LAPD recognizes bravery & restraint

September 29, 2017

This article reports the LAPD’s annual ceremony recognizing heroic actions by officers. For the second year, awards included using restraint when fatal force might have been justified, a category that was initially criticized by the police union but now seems to have gained acceptance.

“Secured by Design” yields 87% property crime reduction

September 29, 2017

A study by Police Scotland has found that 3,000 “secured by design” (SBD) residences had 1/7th the number of burglaries and thefts over a 10-year period versus comparable residences, according to this article. Information about the UK police SBD initiative is available here.

Seattle moves to control off-duty employment

September 28, 2017

The Seattle city council recently chose one of its members, Tim Burgess, to fill the remaining term of the previous mayor who suddenly resigned over criminal allegations. In his first executive order, Burgess, a former police officer, has directed the police department to establish an internal office to manage off-duty police employment, according to this article. A 2016 audit of the current system, run by third parties affiliated with the police union, led to “an ongoing FBI investigation into reports of price fixing, over charging and racketeering in connection with security and traffic control jobs performed by hundreds of Seattle police each week.”

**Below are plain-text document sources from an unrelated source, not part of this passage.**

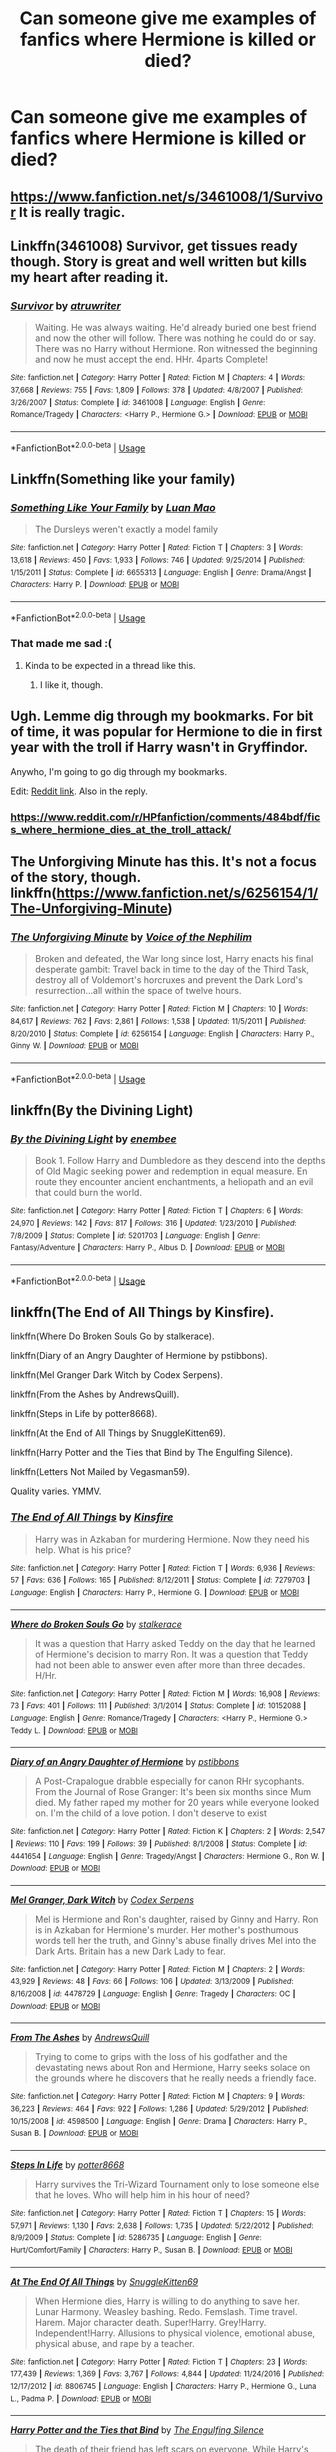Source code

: #+TITLE: Can someone give me examples of fanfics where Hermione is killed or died?

* Can someone give me examples of fanfics where Hermione is killed or died?
:PROPERTIES:
:Author: gyanmarcorole
:Score: 8
:DateUnix: 1585412218.0
:DateShort: 2020-Mar-28
:FlairText: Request
:END:

** [[https://www.fanfiction.net/s/3461008/1/Survivor]] It is really tragic.
:PROPERTIES:
:Author: HHrPie
:Score: 3
:DateUnix: 1585414507.0
:DateShort: 2020-Mar-28
:END:


** Linkffn(3461008) Survivor, get tissues ready though. Story is great and well written but kills my heart after reading it.
:PROPERTIES:
:Author: hpexquisite02
:Score: 3
:DateUnix: 1585415063.0
:DateShort: 2020-Mar-28
:END:

*** [[https://www.fanfiction.net/s/3461008/1/][*/Survivor/*]] by [[https://www.fanfiction.net/u/529718/atruwriter][/atruwriter/]]

#+begin_quote
  Waiting. He was always waiting. He'd already buried one best friend and now the other will follow. There was nothing he could do or say. There was no Harry without Hermione. Ron witnessed the beginning and now he must accept the end. HHr. 4parts Complete!
#+end_quote

^{/Site/:} ^{fanfiction.net} ^{*|*} ^{/Category/:} ^{Harry} ^{Potter} ^{*|*} ^{/Rated/:} ^{Fiction} ^{M} ^{*|*} ^{/Chapters/:} ^{4} ^{*|*} ^{/Words/:} ^{37,668} ^{*|*} ^{/Reviews/:} ^{755} ^{*|*} ^{/Favs/:} ^{1,809} ^{*|*} ^{/Follows/:} ^{378} ^{*|*} ^{/Updated/:} ^{4/8/2007} ^{*|*} ^{/Published/:} ^{3/26/2007} ^{*|*} ^{/Status/:} ^{Complete} ^{*|*} ^{/id/:} ^{3461008} ^{*|*} ^{/Language/:} ^{English} ^{*|*} ^{/Genre/:} ^{Romance/Tragedy} ^{*|*} ^{/Characters/:} ^{<Harry} ^{P.,} ^{Hermione} ^{G.>} ^{*|*} ^{/Download/:} ^{[[http://www.ff2ebook.com/old/ffn-bot/index.php?id=3461008&source=ff&filetype=epub][EPUB]]} ^{or} ^{[[http://www.ff2ebook.com/old/ffn-bot/index.php?id=3461008&source=ff&filetype=mobi][MOBI]]}

--------------

*FanfictionBot*^{2.0.0-beta} | [[https://github.com/tusing/reddit-ffn-bot/wiki/Usage][Usage]]
:PROPERTIES:
:Author: FanfictionBot
:Score: 1
:DateUnix: 1585415077.0
:DateShort: 2020-Mar-28
:END:


** Linkffn(Something like your family)
:PROPERTIES:
:Author: 15_Redstones
:Score: 2
:DateUnix: 1585429203.0
:DateShort: 2020-Mar-29
:END:

*** [[https://www.fanfiction.net/s/6655313/1/][*/Something Like Your Family/*]] by [[https://www.fanfiction.net/u/583529/Luan-Mao][/Luan Mao/]]

#+begin_quote
  The Dursleys weren't exactly a model family
#+end_quote

^{/Site/:} ^{fanfiction.net} ^{*|*} ^{/Category/:} ^{Harry} ^{Potter} ^{*|*} ^{/Rated/:} ^{Fiction} ^{T} ^{*|*} ^{/Chapters/:} ^{3} ^{*|*} ^{/Words/:} ^{13,618} ^{*|*} ^{/Reviews/:} ^{450} ^{*|*} ^{/Favs/:} ^{1,933} ^{*|*} ^{/Follows/:} ^{746} ^{*|*} ^{/Updated/:} ^{9/25/2014} ^{*|*} ^{/Published/:} ^{1/15/2011} ^{*|*} ^{/Status/:} ^{Complete} ^{*|*} ^{/id/:} ^{6655313} ^{*|*} ^{/Language/:} ^{English} ^{*|*} ^{/Genre/:} ^{Drama/Angst} ^{*|*} ^{/Characters/:} ^{Harry} ^{P.} ^{*|*} ^{/Download/:} ^{[[http://www.ff2ebook.com/old/ffn-bot/index.php?id=6655313&source=ff&filetype=epub][EPUB]]} ^{or} ^{[[http://www.ff2ebook.com/old/ffn-bot/index.php?id=6655313&source=ff&filetype=mobi][MOBI]]}

--------------

*FanfictionBot*^{2.0.0-beta} | [[https://github.com/tusing/reddit-ffn-bot/wiki/Usage][Usage]]
:PROPERTIES:
:Author: FanfictionBot
:Score: 1
:DateUnix: 1585429223.0
:DateShort: 2020-Mar-29
:END:


*** That made me sad :(
:PROPERTIES:
:Score: 1
:DateUnix: 1585430380.0
:DateShort: 2020-Mar-29
:END:

**** Kinda to be expected in a thread like this.
:PROPERTIES:
:Author: 15_Redstones
:Score: 2
:DateUnix: 1585430592.0
:DateShort: 2020-Mar-29
:END:

***** I like it, though.
:PROPERTIES:
:Score: 1
:DateUnix: 1585430827.0
:DateShort: 2020-Mar-29
:END:


** Ugh. Lemme dig through my bookmarks. For bit of time, it was popular for Hermione to die in first year with the troll if Harry wasn't in Gryffindor.

Anywho, I'm going to go dig through my bookmarks.

Edit: [[https://www.reddit.com/r/HPfanfiction/comments/484bdf/fics_where_hermione_dies_at_the_troll_attack/][Reddit link]]. Also in the reply.
:PROPERTIES:
:Author: Nyanmaru_San
:Score: 1
:DateUnix: 1585437631.0
:DateShort: 2020-Mar-29
:END:

*** [[https://www.reddit.com/r/HPfanfiction/comments/484bdf/fics_where_hermione_dies_at_the_troll_attack/]]
:PROPERTIES:
:Author: Nyanmaru_San
:Score: 1
:DateUnix: 1585437715.0
:DateShort: 2020-Mar-29
:END:


** The Unforgiving Minute has this. It's not a focus of the story, though. linkffn([[https://www.fanfiction.net/s/6256154/1/The-Unforgiving-Minute]])
:PROPERTIES:
:Author: Efficient_Assistant
:Score: 1
:DateUnix: 1585442225.0
:DateShort: 2020-Mar-29
:END:

*** [[https://www.fanfiction.net/s/6256154/1/][*/The Unforgiving Minute/*]] by [[https://www.fanfiction.net/u/1508866/Voice-of-the-Nephilim][/Voice of the Nephilim/]]

#+begin_quote
  Broken and defeated, the War long since lost, Harry enacts his final desperate gambit: Travel back in time to the day of the Third Task, destroy all of Voldemort's horcruxes and prevent the Dark Lord's resurrection...all within the space of twelve hours.
#+end_quote

^{/Site/:} ^{fanfiction.net} ^{*|*} ^{/Category/:} ^{Harry} ^{Potter} ^{*|*} ^{/Rated/:} ^{Fiction} ^{M} ^{*|*} ^{/Chapters/:} ^{10} ^{*|*} ^{/Words/:} ^{84,617} ^{*|*} ^{/Reviews/:} ^{762} ^{*|*} ^{/Favs/:} ^{2,861} ^{*|*} ^{/Follows/:} ^{1,538} ^{*|*} ^{/Updated/:} ^{11/5/2011} ^{*|*} ^{/Published/:} ^{8/20/2010} ^{*|*} ^{/Status/:} ^{Complete} ^{*|*} ^{/id/:} ^{6256154} ^{*|*} ^{/Language/:} ^{English} ^{*|*} ^{/Characters/:} ^{Harry} ^{P.,} ^{Ginny} ^{W.} ^{*|*} ^{/Download/:} ^{[[http://www.ff2ebook.com/old/ffn-bot/index.php?id=6256154&source=ff&filetype=epub][EPUB]]} ^{or} ^{[[http://www.ff2ebook.com/old/ffn-bot/index.php?id=6256154&source=ff&filetype=mobi][MOBI]]}

--------------

*FanfictionBot*^{2.0.0-beta} | [[https://github.com/tusing/reddit-ffn-bot/wiki/Usage][Usage]]
:PROPERTIES:
:Author: FanfictionBot
:Score: 1
:DateUnix: 1585442248.0
:DateShort: 2020-Mar-29
:END:


** linkffn(By the Divining Light)
:PROPERTIES:
:Author: glebsnewfoundland
:Score: 1
:DateUnix: 1585450250.0
:DateShort: 2020-Mar-29
:END:

*** [[https://www.fanfiction.net/s/5201703/1/][*/By the Divining Light/*]] by [[https://www.fanfiction.net/u/980211/enembee][/enembee/]]

#+begin_quote
  Book 1. Follow Harry and Dumbledore as they descend into the depths of Old Magic seeking power and redemption in equal measure. En route they encounter ancient enchantments, a heliopath and an evil that could burn the world.
#+end_quote

^{/Site/:} ^{fanfiction.net} ^{*|*} ^{/Category/:} ^{Harry} ^{Potter} ^{*|*} ^{/Rated/:} ^{Fiction} ^{T} ^{*|*} ^{/Chapters/:} ^{6} ^{*|*} ^{/Words/:} ^{24,970} ^{*|*} ^{/Reviews/:} ^{142} ^{*|*} ^{/Favs/:} ^{817} ^{*|*} ^{/Follows/:} ^{316} ^{*|*} ^{/Updated/:} ^{1/23/2010} ^{*|*} ^{/Published/:} ^{7/8/2009} ^{*|*} ^{/Status/:} ^{Complete} ^{*|*} ^{/id/:} ^{5201703} ^{*|*} ^{/Language/:} ^{English} ^{*|*} ^{/Genre/:} ^{Fantasy/Adventure} ^{*|*} ^{/Characters/:} ^{Harry} ^{P.,} ^{Albus} ^{D.} ^{*|*} ^{/Download/:} ^{[[http://www.ff2ebook.com/old/ffn-bot/index.php?id=5201703&source=ff&filetype=epub][EPUB]]} ^{or} ^{[[http://www.ff2ebook.com/old/ffn-bot/index.php?id=5201703&source=ff&filetype=mobi][MOBI]]}

--------------

*FanfictionBot*^{2.0.0-beta} | [[https://github.com/tusing/reddit-ffn-bot/wiki/Usage][Usage]]
:PROPERTIES:
:Author: FanfictionBot
:Score: 1
:DateUnix: 1585450263.0
:DateShort: 2020-Mar-29
:END:


** linkffn(The End of All Things by Kinsfire).

linkffn(Where Do Broken Souls Go by stalkerace).

linkffn(Diary of an Angry Daughter of Hermione by pstibbons).

linkffn(Mel Granger Dark Witch by Codex Serpens).

linkffn(From the Ashes by AndrewsQuill).

linkffn(Steps in Life by potter8668).

linkffn(At the End of All Things by SnuggleKitten69).

linkffn(Harry Potter and the Ties that Bind by The Engulfing Silence).

linkffn(Letters Not Mailed by Vegasman59).

Quality varies. YMMV.
:PROPERTIES:
:Author: steve_wheeler
:Score: 1
:DateUnix: 1585938742.0
:DateShort: 2020-Apr-03
:END:

*** [[https://www.fanfiction.net/s/7279703/1/][*/The End of All Things/*]] by [[https://www.fanfiction.net/u/541374/Kinsfire][/Kinsfire/]]

#+begin_quote
  Harry was in Azkaban for murdering Hermione. Now they need his help. What is his price?
#+end_quote

^{/Site/:} ^{fanfiction.net} ^{*|*} ^{/Category/:} ^{Harry} ^{Potter} ^{*|*} ^{/Rated/:} ^{Fiction} ^{T} ^{*|*} ^{/Words/:} ^{6,936} ^{*|*} ^{/Reviews/:} ^{57} ^{*|*} ^{/Favs/:} ^{636} ^{*|*} ^{/Follows/:} ^{165} ^{*|*} ^{/Published/:} ^{8/12/2011} ^{*|*} ^{/Status/:} ^{Complete} ^{*|*} ^{/id/:} ^{7279703} ^{*|*} ^{/Language/:} ^{English} ^{*|*} ^{/Characters/:} ^{Harry} ^{P.,} ^{Hermione} ^{G.} ^{*|*} ^{/Download/:} ^{[[http://www.ff2ebook.com/old/ffn-bot/index.php?id=7279703&source=ff&filetype=epub][EPUB]]} ^{or} ^{[[http://www.ff2ebook.com/old/ffn-bot/index.php?id=7279703&source=ff&filetype=mobi][MOBI]]}

--------------

[[https://www.fanfiction.net/s/10152088/1/][*/Where do Broken Souls Go/*]] by [[https://www.fanfiction.net/u/2348643/stalkerace][/stalkerace/]]

#+begin_quote
  It was a question that Harry asked Teddy on the day that he learned of Hermione's decision to marry Ron. It was a question that Teddy had not been able to answer even after more than three decades. H/Hr.
#+end_quote

^{/Site/:} ^{fanfiction.net} ^{*|*} ^{/Category/:} ^{Harry} ^{Potter} ^{*|*} ^{/Rated/:} ^{Fiction} ^{M} ^{*|*} ^{/Words/:} ^{16,908} ^{*|*} ^{/Reviews/:} ^{73} ^{*|*} ^{/Favs/:} ^{401} ^{*|*} ^{/Follows/:} ^{111} ^{*|*} ^{/Published/:} ^{3/1/2014} ^{*|*} ^{/Status/:} ^{Complete} ^{*|*} ^{/id/:} ^{10152088} ^{*|*} ^{/Language/:} ^{English} ^{*|*} ^{/Genre/:} ^{Romance/Tragedy} ^{*|*} ^{/Characters/:} ^{<Harry} ^{P.,} ^{Hermione} ^{G.>} ^{Teddy} ^{L.} ^{*|*} ^{/Download/:} ^{[[http://www.ff2ebook.com/old/ffn-bot/index.php?id=10152088&source=ff&filetype=epub][EPUB]]} ^{or} ^{[[http://www.ff2ebook.com/old/ffn-bot/index.php?id=10152088&source=ff&filetype=mobi][MOBI]]}

--------------

[[https://www.fanfiction.net/s/4441654/1/][*/Diary of an Angry Daughter of Hermione/*]] by [[https://www.fanfiction.net/u/919491/pstibbons][/pstibbons/]]

#+begin_quote
  A Post-Crapalogue drabble especially for canon RHr sycophants. From the Journal of Rose Granger: It's been six months since Mum died. My father raped my mother for 20 years while everyone looked on. I'm the child of a love potion. I don't deserve to exist
#+end_quote

^{/Site/:} ^{fanfiction.net} ^{*|*} ^{/Category/:} ^{Harry} ^{Potter} ^{*|*} ^{/Rated/:} ^{Fiction} ^{K} ^{*|*} ^{/Chapters/:} ^{2} ^{*|*} ^{/Words/:} ^{2,547} ^{*|*} ^{/Reviews/:} ^{110} ^{*|*} ^{/Favs/:} ^{199} ^{*|*} ^{/Follows/:} ^{39} ^{*|*} ^{/Published/:} ^{8/1/2008} ^{*|*} ^{/Status/:} ^{Complete} ^{*|*} ^{/id/:} ^{4441654} ^{*|*} ^{/Language/:} ^{English} ^{*|*} ^{/Genre/:} ^{Tragedy/Angst} ^{*|*} ^{/Characters/:} ^{Hermione} ^{G.,} ^{Ron} ^{W.} ^{*|*} ^{/Download/:} ^{[[http://www.ff2ebook.com/old/ffn-bot/index.php?id=4441654&source=ff&filetype=epub][EPUB]]} ^{or} ^{[[http://www.ff2ebook.com/old/ffn-bot/index.php?id=4441654&source=ff&filetype=mobi][MOBI]]}

--------------

[[https://www.fanfiction.net/s/4478729/1/][*/Mel Granger, Dark Witch/*]] by [[https://www.fanfiction.net/u/1644202/Codex-Serpens][/Codex Serpens/]]

#+begin_quote
  Mel is Hermione and Ron's daughter, raised by Ginny and Harry. Ron is in Azkaban for Hermione's murder. Her mother's posthumous words tell her the truth, and Ginny's abuse finally drives Mel into the Dark Arts. Britain has a new Dark Lady to fear.
#+end_quote

^{/Site/:} ^{fanfiction.net} ^{*|*} ^{/Category/:} ^{Harry} ^{Potter} ^{*|*} ^{/Rated/:} ^{Fiction} ^{M} ^{*|*} ^{/Chapters/:} ^{2} ^{*|*} ^{/Words/:} ^{43,929} ^{*|*} ^{/Reviews/:} ^{48} ^{*|*} ^{/Favs/:} ^{66} ^{*|*} ^{/Follows/:} ^{106} ^{*|*} ^{/Updated/:} ^{3/13/2009} ^{*|*} ^{/Published/:} ^{8/16/2008} ^{*|*} ^{/id/:} ^{4478729} ^{*|*} ^{/Language/:} ^{English} ^{*|*} ^{/Genre/:} ^{Tragedy} ^{*|*} ^{/Characters/:} ^{OC} ^{*|*} ^{/Download/:} ^{[[http://www.ff2ebook.com/old/ffn-bot/index.php?id=4478729&source=ff&filetype=epub][EPUB]]} ^{or} ^{[[http://www.ff2ebook.com/old/ffn-bot/index.php?id=4478729&source=ff&filetype=mobi][MOBI]]}

--------------

[[https://www.fanfiction.net/s/4598500/1/][*/From The Ashes/*]] by [[https://www.fanfiction.net/u/1250651/AndrewsQuill][/AndrewsQuill/]]

#+begin_quote
  Trying to come to grips with the loss of his godfather and the devastating news about Ron and Hermione, Harry seeks solace on the grounds where he discovers that he really needs a friendly face.
#+end_quote

^{/Site/:} ^{fanfiction.net} ^{*|*} ^{/Category/:} ^{Harry} ^{Potter} ^{*|*} ^{/Rated/:} ^{Fiction} ^{M} ^{*|*} ^{/Chapters/:} ^{9} ^{*|*} ^{/Words/:} ^{36,223} ^{*|*} ^{/Reviews/:} ^{464} ^{*|*} ^{/Favs/:} ^{922} ^{*|*} ^{/Follows/:} ^{1,286} ^{*|*} ^{/Updated/:} ^{5/29/2012} ^{*|*} ^{/Published/:} ^{10/15/2008} ^{*|*} ^{/id/:} ^{4598500} ^{*|*} ^{/Language/:} ^{English} ^{*|*} ^{/Genre/:} ^{Drama} ^{*|*} ^{/Characters/:} ^{Harry} ^{P.,} ^{Susan} ^{B.} ^{*|*} ^{/Download/:} ^{[[http://www.ff2ebook.com/old/ffn-bot/index.php?id=4598500&source=ff&filetype=epub][EPUB]]} ^{or} ^{[[http://www.ff2ebook.com/old/ffn-bot/index.php?id=4598500&source=ff&filetype=mobi][MOBI]]}

--------------

[[https://www.fanfiction.net/s/5286735/1/][*/Steps In Life/*]] by [[https://www.fanfiction.net/u/1161055/potter8668][/potter8668/]]

#+begin_quote
  Harry survives the Tri-Wizard Tournament only to lose someone else that he loves. Who will help him in his hour of need?
#+end_quote

^{/Site/:} ^{fanfiction.net} ^{*|*} ^{/Category/:} ^{Harry} ^{Potter} ^{*|*} ^{/Rated/:} ^{Fiction} ^{T} ^{*|*} ^{/Chapters/:} ^{15} ^{*|*} ^{/Words/:} ^{57,971} ^{*|*} ^{/Reviews/:} ^{1,130} ^{*|*} ^{/Favs/:} ^{2,638} ^{*|*} ^{/Follows/:} ^{1,735} ^{*|*} ^{/Updated/:} ^{5/22/2012} ^{*|*} ^{/Published/:} ^{8/9/2009} ^{*|*} ^{/Status/:} ^{Complete} ^{*|*} ^{/id/:} ^{5286735} ^{*|*} ^{/Language/:} ^{English} ^{*|*} ^{/Genre/:} ^{Hurt/Comfort/Family} ^{*|*} ^{/Characters/:} ^{Harry} ^{P.,} ^{Susan} ^{B.} ^{*|*} ^{/Download/:} ^{[[http://www.ff2ebook.com/old/ffn-bot/index.php?id=5286735&source=ff&filetype=epub][EPUB]]} ^{or} ^{[[http://www.ff2ebook.com/old/ffn-bot/index.php?id=5286735&source=ff&filetype=mobi][MOBI]]}

--------------

[[https://www.fanfiction.net/s/8806745/1/][*/At The End Of All Things/*]] by [[https://www.fanfiction.net/u/1595021/SnuggleKitten69][/SnuggleKitten69/]]

#+begin_quote
  When Hermione dies, Harry is willing to do anything to save her. Lunar Harmony. Weasley bashing. Redo. Femslash. Time travel. Harem. Major character death. Super!Harry. Grey!Harry. Independent!Harry. Allusions to physical violence, emotional abuse, physical abuse, and rape by a teacher.
#+end_quote

^{/Site/:} ^{fanfiction.net} ^{*|*} ^{/Category/:} ^{Harry} ^{Potter} ^{*|*} ^{/Rated/:} ^{Fiction} ^{T} ^{*|*} ^{/Chapters/:} ^{23} ^{*|*} ^{/Words/:} ^{177,439} ^{*|*} ^{/Reviews/:} ^{1,369} ^{*|*} ^{/Favs/:} ^{3,767} ^{*|*} ^{/Follows/:} ^{4,844} ^{*|*} ^{/Updated/:} ^{11/24/2016} ^{*|*} ^{/Published/:} ^{12/17/2012} ^{*|*} ^{/id/:} ^{8806745} ^{*|*} ^{/Language/:} ^{English} ^{*|*} ^{/Characters/:} ^{Harry} ^{P.,} ^{Hermione} ^{G.,} ^{Luna} ^{L.,} ^{Padma} ^{P.} ^{*|*} ^{/Download/:} ^{[[http://www.ff2ebook.com/old/ffn-bot/index.php?id=8806745&source=ff&filetype=epub][EPUB]]} ^{or} ^{[[http://www.ff2ebook.com/old/ffn-bot/index.php?id=8806745&source=ff&filetype=mobi][MOBI]]}

--------------

[[https://www.fanfiction.net/s/10905633/1/][*/Harry Potter and the Ties that Bind/*]] by [[https://www.fanfiction.net/u/1794030/The-Engulfing-Silence][/The Engulfing Silence/]]

#+begin_quote
  The death of their friend has left scars on everyone. While Harry's friends pull together as a group, the young man responsible for bringing them together has descended into darkness and begins following a path that he had thought he'd left behind. Sequel to Harry Potter and the Heir of Slytherin.
#+end_quote

^{/Site/:} ^{fanfiction.net} ^{*|*} ^{/Category/:} ^{Harry} ^{Potter} ^{*|*} ^{/Rated/:} ^{Fiction} ^{M} ^{*|*} ^{/Chapters/:} ^{23} ^{*|*} ^{/Words/:} ^{207,236} ^{*|*} ^{/Reviews/:} ^{1,572} ^{*|*} ^{/Favs/:} ^{3,754} ^{*|*} ^{/Follows/:} ^{3,894} ^{*|*} ^{/Updated/:} ^{10/15/2016} ^{*|*} ^{/Published/:} ^{12/21/2014} ^{*|*} ^{/Status/:} ^{Complete} ^{*|*} ^{/id/:} ^{10905633} ^{*|*} ^{/Language/:} ^{English} ^{*|*} ^{/Genre/:} ^{Drama/Romance} ^{*|*} ^{/Characters/:} ^{Harry} ^{P.,} ^{Susan} ^{B.,} ^{Daphne} ^{G.,} ^{Amelia} ^{B.} ^{*|*} ^{/Download/:} ^{[[http://www.ff2ebook.com/old/ffn-bot/index.php?id=10905633&source=ff&filetype=epub][EPUB]]} ^{or} ^{[[http://www.ff2ebook.com/old/ffn-bot/index.php?id=10905633&source=ff&filetype=mobi][MOBI]]}

--------------

*FanfictionBot*^{2.0.0-beta} | [[https://github.com/tusing/reddit-ffn-bot/wiki/Usage][Usage]]
:PROPERTIES:
:Author: FanfictionBot
:Score: 1
:DateUnix: 1585938826.0
:DateShort: 2020-Apr-03
:END:


*** [[https://www.fanfiction.net/s/10609977/1/][*/Letters not mailed/*]] by [[https://www.fanfiction.net/u/5315329/Vegasman59][/Vegasman59/]]

#+begin_quote
  Hermione has just past away. Harry receives a box of letters from Hermione. what is in those letters causes Harry to have a torrent of magic that causes the unexpected. All characters belong to the great JKR, not me!
#+end_quote

^{/Site/:} ^{fanfiction.net} ^{*|*} ^{/Category/:} ^{Harry} ^{Potter} ^{*|*} ^{/Rated/:} ^{Fiction} ^{T} ^{*|*} ^{/Chapters/:} ^{34} ^{*|*} ^{/Words/:} ^{27,193} ^{*|*} ^{/Reviews/:} ^{507} ^{*|*} ^{/Favs/:} ^{997} ^{*|*} ^{/Follows/:} ^{577} ^{*|*} ^{/Updated/:} ^{8/22/2014} ^{*|*} ^{/Published/:} ^{8/11/2014} ^{*|*} ^{/Status/:} ^{Complete} ^{*|*} ^{/id/:} ^{10609977} ^{*|*} ^{/Language/:} ^{English} ^{*|*} ^{/Genre/:} ^{Romance/Drama} ^{*|*} ^{/Characters/:} ^{<Harry} ^{P.,} ^{Hermione} ^{G.>} ^{*|*} ^{/Download/:} ^{[[http://www.ff2ebook.com/old/ffn-bot/index.php?id=10609977&source=ff&filetype=epub][EPUB]]} ^{or} ^{[[http://www.ff2ebook.com/old/ffn-bot/index.php?id=10609977&source=ff&filetype=mobi][MOBI]]}

--------------

*FanfictionBot*^{2.0.0-beta} | [[https://github.com/tusing/reddit-ffn-bot/wiki/Usage][Usage]]
:PROPERTIES:
:Author: FanfictionBot
:Score: 1
:DateUnix: 1585938838.0
:DateShort: 2020-Apr-03
:END:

Transparency hurdles in NY State

September 28, 2017

The NY Civil Liberties Union recently submitted freedom of information requests about policies and practices to 23 police departments around the state. According to this report, the response was widespread resistance, delay, and excessive redaction. Administrative appeals or lawsuits had to be employed for all but one agency.  In some cases, inadequate resources and poor record keeping contributed to the problem.

Who owns the streets?

September 26, 2017

This column provides a journalist’s personal account of being assaulted and detained in St. Louis on Sunday. This commentary says the events were a police riot and notes that others assaulted by police included an undercover officer and an Air Force lieutenant walking with his wife in his home neighborhood. The city’s mayor criticized police chanting “Whose streets? Our streets!” and the acting chief saying “we owned the night.”

New DNA applications

September 25, 2017

DNA in investigations has mainly been used to match human cells from a crime scene to a known suspect or DNA in a database, but this article describes some other emerging uses, such as identifying physical characteristics of an otherwise unknown suspect. This type of genetic analysis recently helped solve a 1992 murder case in Massachusetts, according to a prosecutor’s statement.

Impact of social media

September 21, 2017

A colloquium on “The impact of social media on crime, terrorism, and national security” recently held at Rutgers University featured law enforcement, national security, and civil liberties experts. Here is a video link to the 90-minute event.

Portland drops gang member database

September 21, 2017

This article reports that Portland, Oregon will discontinue its database of documented gang members due to criticisms about the accuracy of the information and allegations that it was misused. Similar concerns have been raised in other cities but Portland seems to be the first to end the practice that became a standard part of anti-gang programming about 30 years ago.

Graffiti crackdown in Detroit

September 20, 2017

This article describes Detroit’s “merciless” crackdown on graffiti, which has resulted in more than 50 arrests and $1.3 million in fines over the last 3 years. Hipster artists had focused on Detroit and all its abandoned buildings as a canvas waiting to be painted, but that collided with the city’s massive effort at blight eradication.